In article <4htqvq$d5o@cobweb.aracnet.com> beattie@coyote.aracnet.com (Brian Beattie) writes:

>I also used to work at SecureWare, although not as long as Nick, although
>I had been working with with Trusted Computing for almost as long as
>SecureWare had been around.  I must agree with most of the points that the 
>Doug made.  That is most of the Rainbow series is either irrelavent or
>wrong for commercial concerns. 

I won't disagree, but some are relavent.

>  I also have a lot of problems with most
>implementations of DoD type security but that is another matter. 

>Nick has a very good point and I agree with it that having a system with a
>defined level of assurance.  One that has been reviewed and tested by an 
>independent authority.  One that includes detailed documentation on the  
>"correct" operation is important.  Other than that no DoD level is better
>than standard UNIX security for "most" commercial applications.

The original poster was looking for something to "entrust millions to".

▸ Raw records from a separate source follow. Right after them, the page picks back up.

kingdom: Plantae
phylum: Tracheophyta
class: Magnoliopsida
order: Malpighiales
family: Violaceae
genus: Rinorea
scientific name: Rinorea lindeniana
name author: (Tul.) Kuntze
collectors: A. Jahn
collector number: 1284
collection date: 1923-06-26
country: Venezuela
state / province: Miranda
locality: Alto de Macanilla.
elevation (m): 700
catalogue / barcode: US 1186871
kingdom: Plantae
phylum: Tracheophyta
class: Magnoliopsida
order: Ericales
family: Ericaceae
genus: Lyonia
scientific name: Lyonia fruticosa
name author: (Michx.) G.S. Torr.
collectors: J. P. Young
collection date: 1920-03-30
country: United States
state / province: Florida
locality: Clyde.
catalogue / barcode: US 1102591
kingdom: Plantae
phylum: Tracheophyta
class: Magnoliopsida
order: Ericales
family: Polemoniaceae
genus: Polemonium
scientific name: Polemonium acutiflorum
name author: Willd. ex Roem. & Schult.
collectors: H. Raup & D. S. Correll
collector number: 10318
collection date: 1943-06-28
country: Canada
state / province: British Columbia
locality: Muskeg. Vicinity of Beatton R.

>That said the assurance issue is a major one and for that reason alone
>I would steer clear of Free unixes, for applications requireing high
>assurance, unless you want to do the work required to have that assuracne.

>The rest of what Nick say about levels is pure gospel according to NCSEC
>and pretty much smoke and mirrors.  That is to say if your security can
>be breached at one level, it can probably be breached at any level.

No. The point is that a secured OS provides multiple barriers.
Suppose there is a bug in your http server, and suppose someone can
get a shell. On a normal UNIX, they have free rein to the system and can begin
other attacks. On a properly configured high-assurance (B1 level+), 
the http server is running at a different level than the rest of the OS and 
therefore someone with a shell because of a bug in the http server can do
no damage.

You are supposed to be able to trust the OS (high-assurance), but you can't
trust the server software you run on it. You can trust the code you write, 
therefore you have to protect your millions against a buggy server.